There are three types of annuities: the fixed annuity, the variable annuity, and equity-index annuity. A fixed annuity is a vehicle in which the insurance company makes fixed monthly payments to a retiree and a variable annuity provides variable monthly payments depending on portfolio performance. An equity-index annuity is a vehicle through which your monthly payments are based on the changes in an equity index, such as the S&P 500 Composite Index.

The circumstances under which annuities are a good investment are very specific, and we warn against them unless you have contributed the maximum to your 401(k) and IRA plans already, expect to be in a lower tax bracket at retirement, and are unwilling to take any chances with anything but 100% guaranteed low-yield income vehicles.

Social Security

The final potential source of retirement income is Social Security. The Social Security program is a fairly straightforward retirement vehicle; every worker in the United States gets Social Security tax taken out of their paycheck in every pay period.

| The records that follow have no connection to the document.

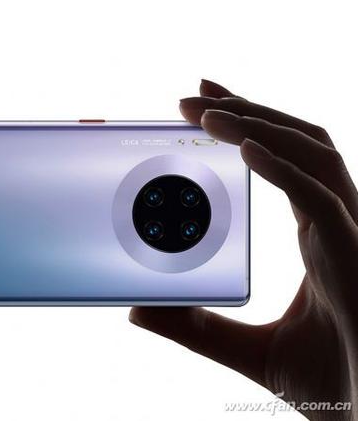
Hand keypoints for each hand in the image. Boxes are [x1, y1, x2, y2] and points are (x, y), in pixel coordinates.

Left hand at [130, 80, 357, 419]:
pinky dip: (283, 168)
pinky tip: (243, 150)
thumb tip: (138, 311)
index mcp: (316, 234)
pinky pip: (319, 196)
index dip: (250, 123)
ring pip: (312, 155)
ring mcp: (349, 233)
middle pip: (297, 142)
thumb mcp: (243, 349)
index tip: (205, 103)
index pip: (285, 159)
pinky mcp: (353, 253)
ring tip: (206, 111)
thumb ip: (196, 328)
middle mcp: (335, 222)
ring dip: (259, 125)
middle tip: (195, 91)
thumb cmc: (326, 382)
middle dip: (247, 109)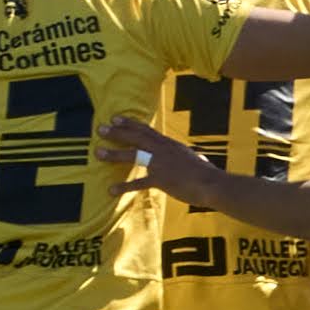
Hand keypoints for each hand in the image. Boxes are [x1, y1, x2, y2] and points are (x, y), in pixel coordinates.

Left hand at [94, 115, 225, 208]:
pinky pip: (138, 183)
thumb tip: (201, 160)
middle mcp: (163, 150)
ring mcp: (160, 164)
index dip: (130, 123)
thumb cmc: (208, 174)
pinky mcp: (160, 179)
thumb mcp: (197, 160)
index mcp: (169, 144)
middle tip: (100, 128)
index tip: (116, 118)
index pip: (146, 130)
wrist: (212, 183)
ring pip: (133, 155)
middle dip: (117, 132)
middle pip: (136, 137)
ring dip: (114, 154)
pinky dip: (124, 187)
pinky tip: (110, 190)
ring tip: (98, 153)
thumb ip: (192, 158)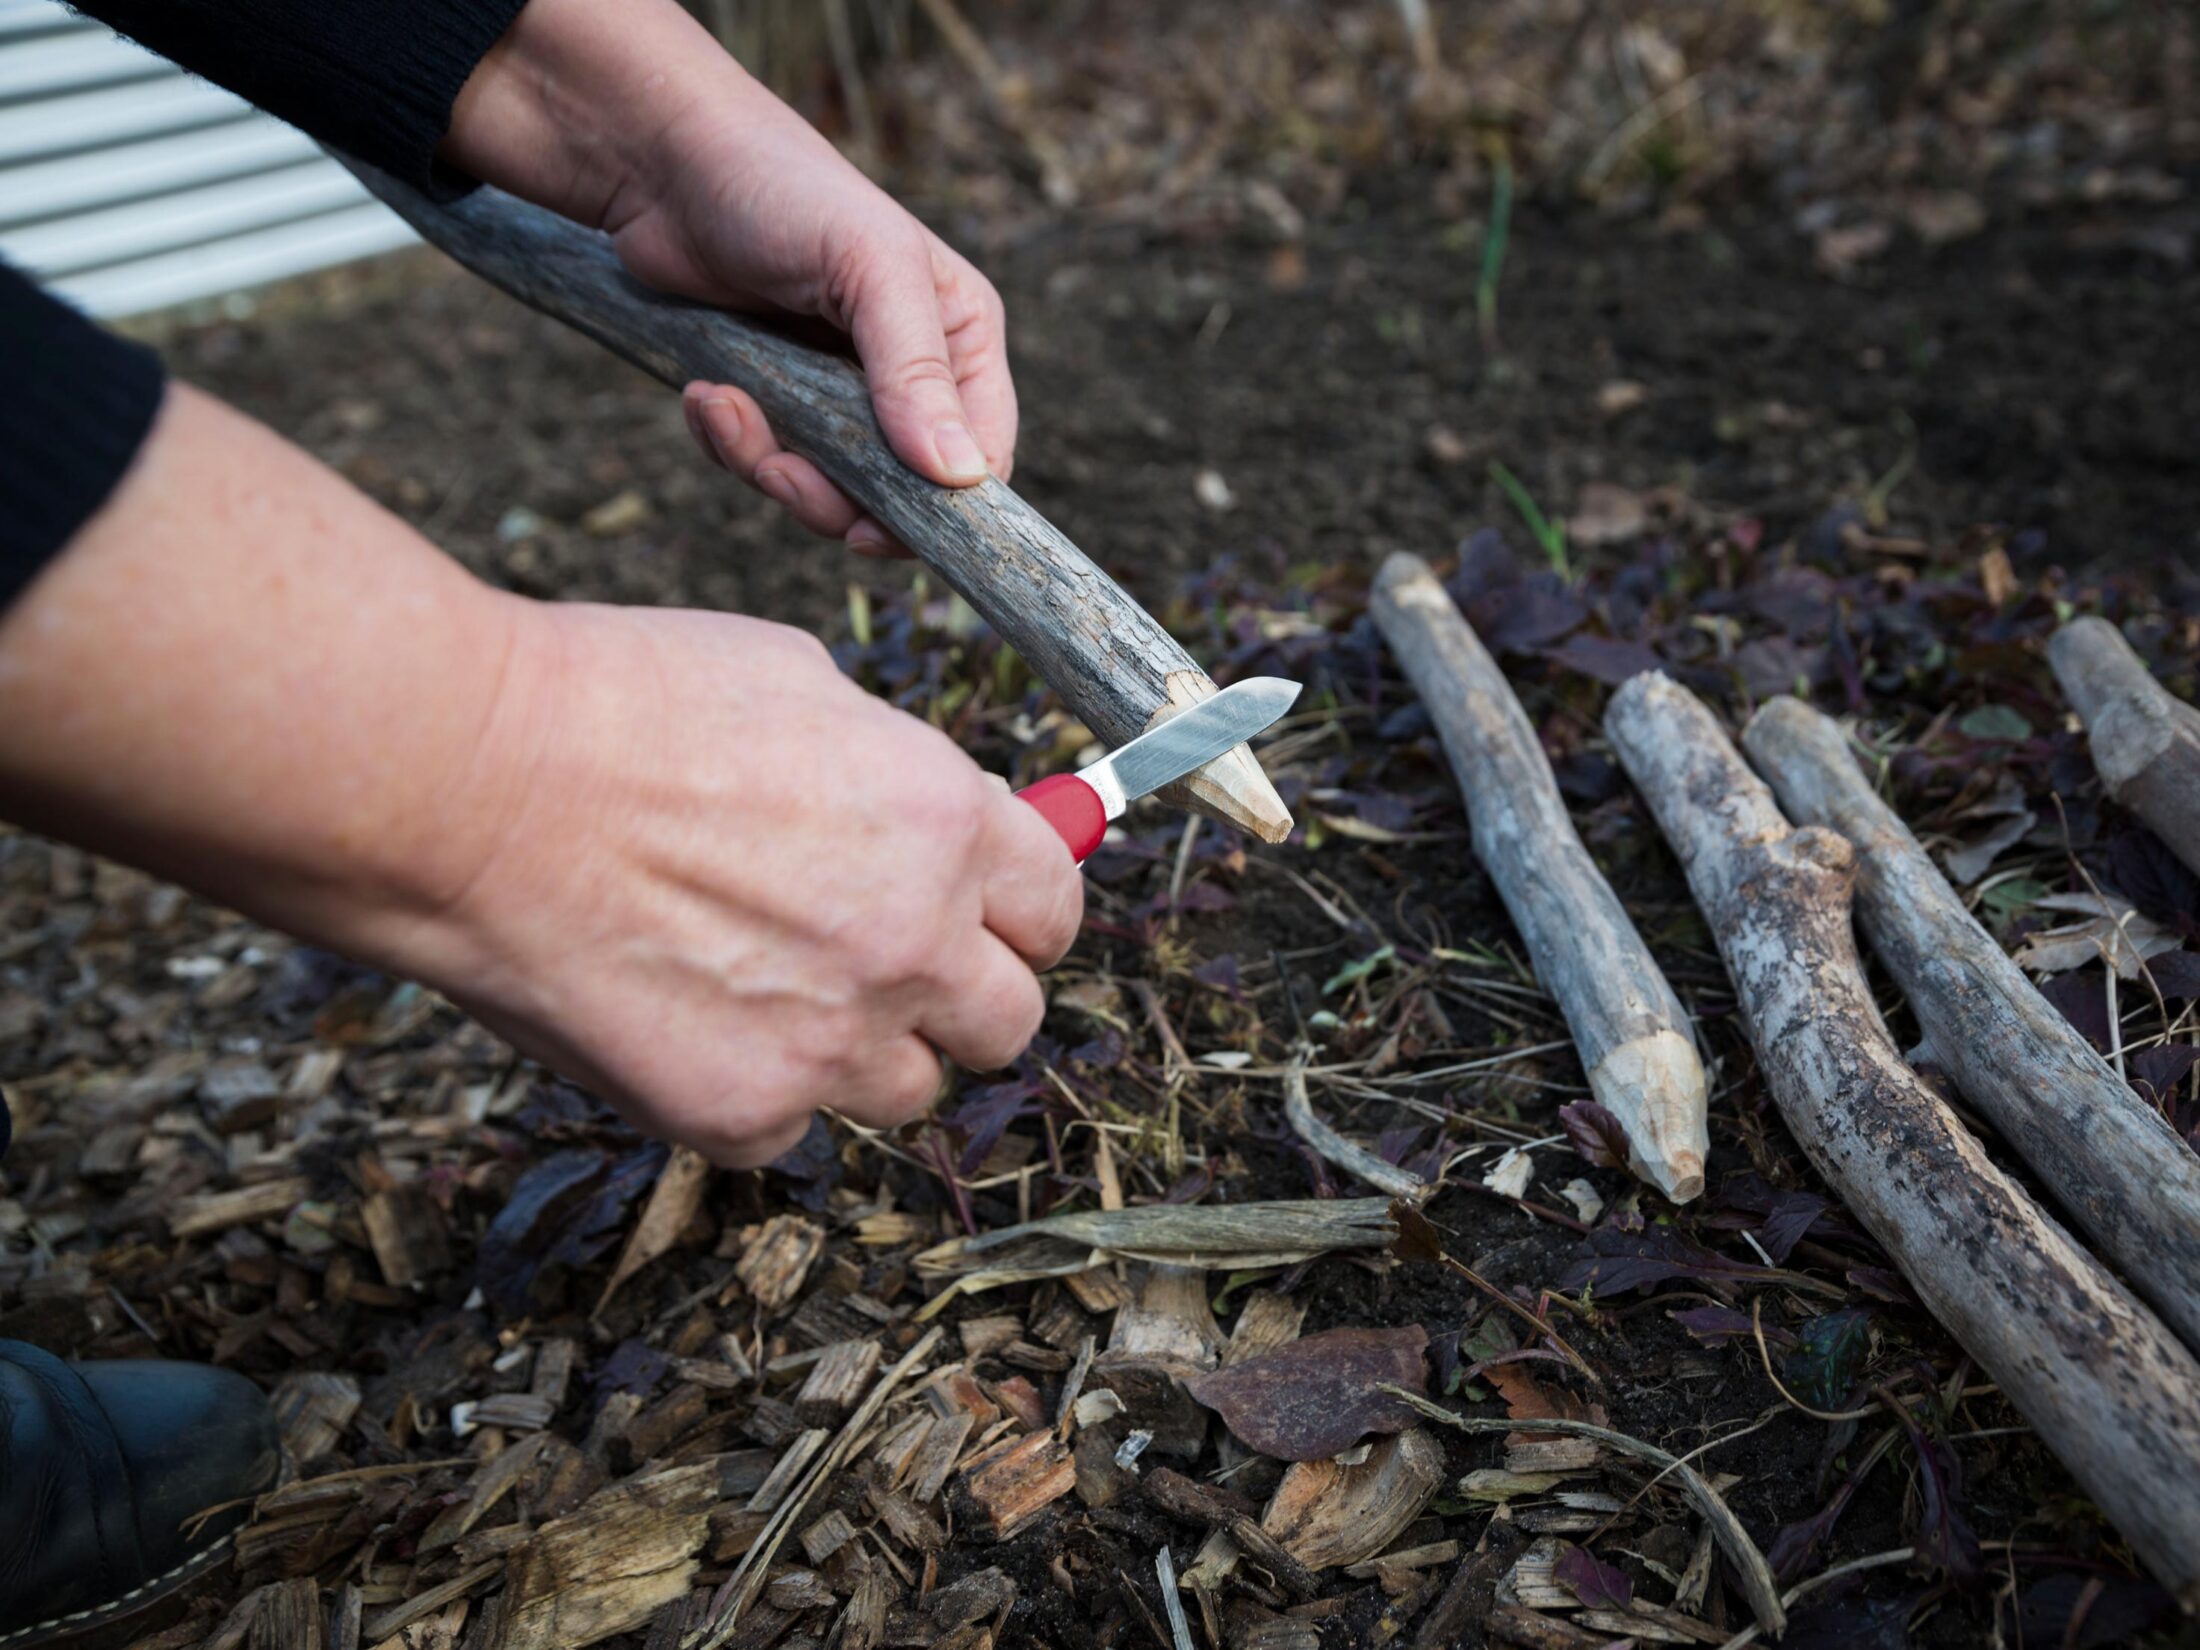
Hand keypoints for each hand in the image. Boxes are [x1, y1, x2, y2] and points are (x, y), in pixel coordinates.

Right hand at [0, 385, 1080, 1169]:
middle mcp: (915, 942)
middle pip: (1008, 1021)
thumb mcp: (801, 684)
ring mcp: (833, 1040)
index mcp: (946, 824)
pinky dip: (749, 1086)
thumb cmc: (615, 704)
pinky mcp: (739, 1112)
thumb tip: (940, 817)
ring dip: (859, 1050)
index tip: (985, 918)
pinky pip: (787, 1125)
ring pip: (907, 1090)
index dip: (1017, 913)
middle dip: (956, 995)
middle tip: (883, 963)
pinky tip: (680, 1016)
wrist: (465, 787)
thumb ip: (897, 770)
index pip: (1055, 909)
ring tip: (763, 987)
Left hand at [446, 0, 1014, 555]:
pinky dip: (728, 443)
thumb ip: (916, 371)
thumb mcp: (868, 268)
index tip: (870, 526)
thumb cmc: (781, 188)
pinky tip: (704, 393)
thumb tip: (960, 475)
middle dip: (830, 495)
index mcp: (961, 338)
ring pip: (825, 489)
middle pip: (899, 494)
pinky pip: (765, 463)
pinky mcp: (775, 399)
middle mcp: (911, 374)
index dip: (936, 508)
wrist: (661, 162)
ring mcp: (839, 392)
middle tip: (776, 469)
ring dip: (764, 463)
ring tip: (721, 402)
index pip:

That tax goes into a pool of money that the Social Security Administration then disburses to anyone above the age of 62 who wants access. The payment you receive is determined by the average lifetime wages earned, with a maximum of $102,000 per year. One interesting point is that your regular monthly disbursement increases as you delay electing to receive Social Security payments.  The monthly Social Security payments increase as you delay from 62 up until age 70.

The five standard elements of retirement income should be the basis of your retirement planning.